**Study text**:
- Merle Oberon, Night in Paradise, 1945. Producer Walter Wanger wanted MGM’s Gardner for the Persian Princess Delerai due to wed King Croesus, circa 560 BC. Universal insisted on Oberon. Neigher lady could save such a turkey from a director Arthur Lubin, mainly known for Abbott & Costello and Francis The Talking Mule turds.
- Barbara Stanwyck, East Side, West Side, 1948. Casting changes for all kinds ofreasons, including, once in awhile … adultery! The first that Ava realized that Barbara knew about Ava’s “secret” affair with Stanwyck’s husband, Robert Taylor… was when Barbara used her clout to snatch Ava’s lead in this Metro soap opera and had Ava forced her into an unimportant support role.Who’s da boss!
- Ann Sheridan, I Was A Male War Bride, 1948. Director Howard Hawks felt that Ava could not handle Catherine, the US Women’s Amy Corps officer who wed Cary Grant’s stuffy French Army captain. and the only way he can travel with her to the US was by joining the war bride quota. Therefore, Cary had to disguise himself as herself, long hair, nylons and acting extremely feminine. No, said director Howard Hawks, “Just do it like a man women’s clothing.” Won’t work, said Grant. So Hawks got dragged up for a Heidelberg party with the military top brass – red wig, cigar and “Gotta light, general?” A convulsed Grant got the message and followed suit. “I honestly feel it’s the best comedy I’ve ever done.”
- Hedy Lamarr, Samson and Delilah, 1948.

**Data records**:
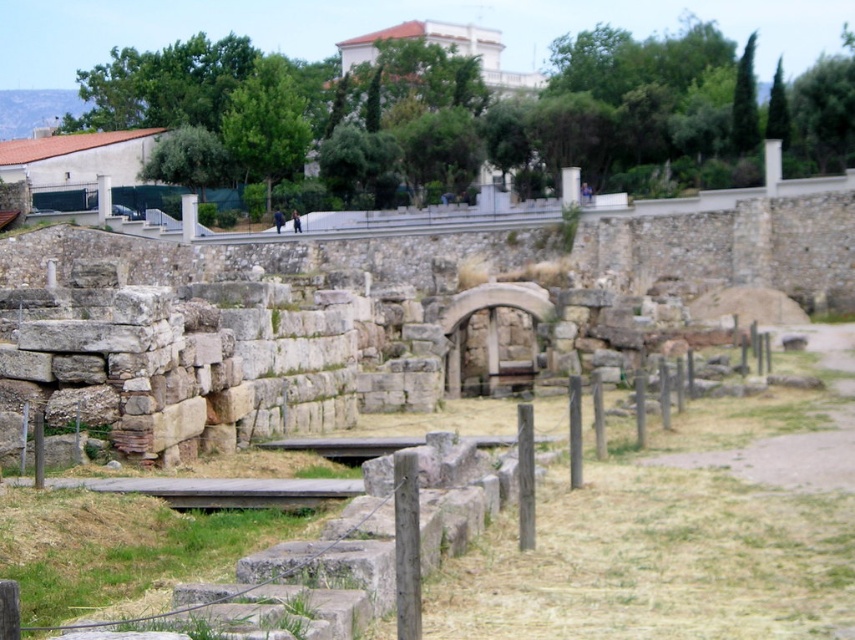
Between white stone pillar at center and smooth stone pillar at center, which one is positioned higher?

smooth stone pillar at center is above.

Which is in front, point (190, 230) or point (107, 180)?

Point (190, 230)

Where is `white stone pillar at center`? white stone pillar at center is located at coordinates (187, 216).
==
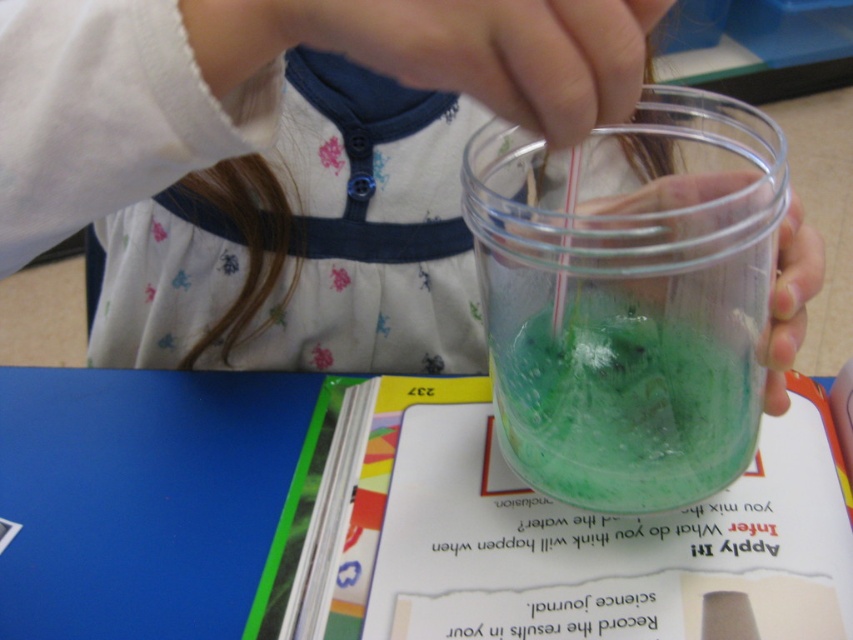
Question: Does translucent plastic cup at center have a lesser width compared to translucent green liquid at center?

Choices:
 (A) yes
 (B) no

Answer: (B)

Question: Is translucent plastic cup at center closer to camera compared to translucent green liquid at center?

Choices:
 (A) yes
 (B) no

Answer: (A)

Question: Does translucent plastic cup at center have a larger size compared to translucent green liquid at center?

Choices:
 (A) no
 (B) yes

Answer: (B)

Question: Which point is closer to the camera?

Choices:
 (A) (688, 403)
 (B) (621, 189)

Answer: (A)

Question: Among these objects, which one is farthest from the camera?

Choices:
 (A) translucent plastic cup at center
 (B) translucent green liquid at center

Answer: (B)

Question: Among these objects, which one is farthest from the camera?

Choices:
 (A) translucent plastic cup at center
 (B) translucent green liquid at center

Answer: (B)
...
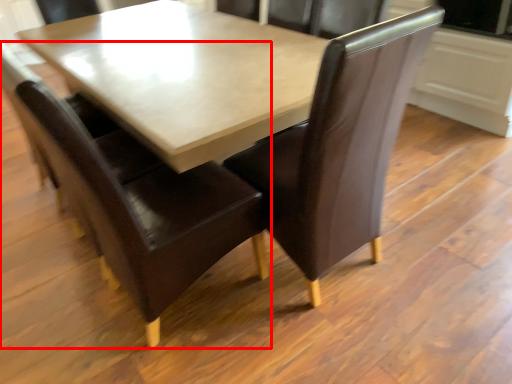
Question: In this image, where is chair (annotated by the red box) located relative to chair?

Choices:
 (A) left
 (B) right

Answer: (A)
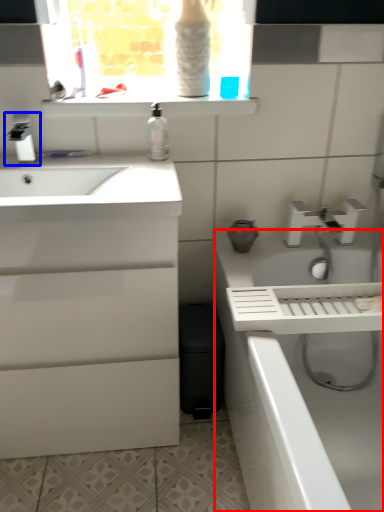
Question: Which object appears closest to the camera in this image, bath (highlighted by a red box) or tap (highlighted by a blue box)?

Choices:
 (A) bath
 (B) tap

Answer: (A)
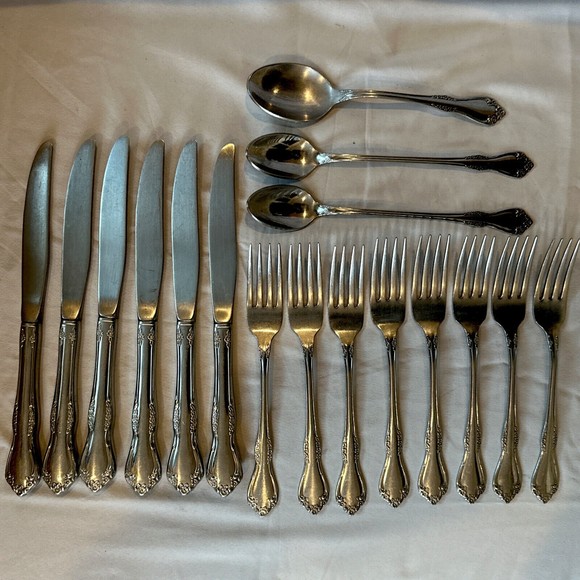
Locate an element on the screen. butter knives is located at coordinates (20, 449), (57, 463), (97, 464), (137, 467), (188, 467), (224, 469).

**Things to do**:
(a) In the film casting notes, which studio insisted on Merle Oberon for Night in Paradise?
(b) Do the following statements agree with the film casting notes? For each, answer yes or no and quote the deciding words of the film casting notes.
(i) Producer Walter Wanger wanted Gardner for the Persian Princess Delerai.
(ii) Ava kept her lead role in East Side, West Side.
(iii) Howard Hawks felt Ava could handle the role of Catherine.
(c) Pick up the film casting notes after their final line.

**Your responses**:
(a) Universal.

(b)
(i) Yes: "Producer Walter Wanger wanted MGM’s Gardner for the Persian Princess Delerai"
(ii) No: "Barbara used her clout to snatch Ava’s lead in this Metro soap opera"
(iii) No: "Director Howard Hawks felt that Ava could not handle Catherine"

(c)
Cinemperor Cecil B DeMille’s 1935 plan been Henry Wilcoxon with Joan Crawford, Larraine Day, Dolores Del Rio, Paulette Goddard, Jane Greer or Miriam Hopkins…. Next in line, producer David O Selznick envisaged Kirk Douglas and Marlene Dietrich… By ’48, CB got serious. He sought a mix of Vivien Leigh, Jean Simmons and “a generous touch of Lana Turner” from among … Jeanne Crain, Linda Darnell, Rhonda Fleming (the Queen of Babylon, 1954), Ava Gardner, Greer Garson (Mrs Miniver!!), Susan Hayward (1951’s Bathsheba), Rita Hayworth (the future Salome), , Jennifer Jones (St Bernadette in 1943), Patricia Neal, Maureen O’Hara, Nancy Olson (too demure), Jean Peters, Ruth Roman, Gail Russell, Ann Sheridan, Gene Tierney… even such surprises as comical Lucille Ball (!) and song ‘n’ dancer Betty Hutton. Plus the Dominican Maria Montez (perfect!), Italian Alida Valli and two Swedes: Viveca Lindfors and Marta Toren. But CB had already fancied Lamarr for his unmade epic about the Jewish queen Esther (played by Joan Collins in 1960). Here’s a Samson review signed Groucho Marx: “No picture can hold my interest where the leading man’s bust is larger than the leading lady’s!” ( - June Allyson, Right Cross, 1949. Sure helps if you’re sleeping with the star. Allyson was the wife of the movie’s star, Dick Powell. First choice would have made more sense. Ava! Or even the girl just about seen as the model Dusky La Dieu in her tenth movie. Marilyn Monroe.
- Jeanne Cagney, Quicksand, 1949. Stealing, er “borrowing” $20 to splash on a date with his gal is just the start of Mickey Rooney’s problems. The main one being he didn’t want to make this B-thriller but A Ticket to Tomahawk with Anne Baxter. Gardner didn’t want it, either, and got her way. She was. of course, The Mick’s ex-wife (1940-1941). Andy Hardy, he wasn’t anymore.
- Yvonne De Carlo, The Girl Who Took The West, 1949. Howard Duff, Stephen McNally and Deanna Durbin (or A Gardner) became Scott Brady, John Russell and Yvonne Yvonne De Carlo. Their tale was told three ways – by two Western cousins and the gal they’re fighting over – in a Western Rashômon made a year before Japanese ace Akira Kurosawa made his instant classic – re-made as a Western in its turn as The Outrage, 1964.
- Deborah Kerr, Quo Vadis, 1950. Took America 26 years to film Henryk Sienkiewicz’s 1895 epic novel about ancient Rome. MGM won the rights in 1925. And planned to shoot in 1935…or ’42… or ’43… By 1950, Lana Turner was set for Lygia. When he couldn’t get her, director John Huston, quit at the first opportunity – ie when Gregory Peck’s eye injury meant he had to leave Rome, ancient and modern.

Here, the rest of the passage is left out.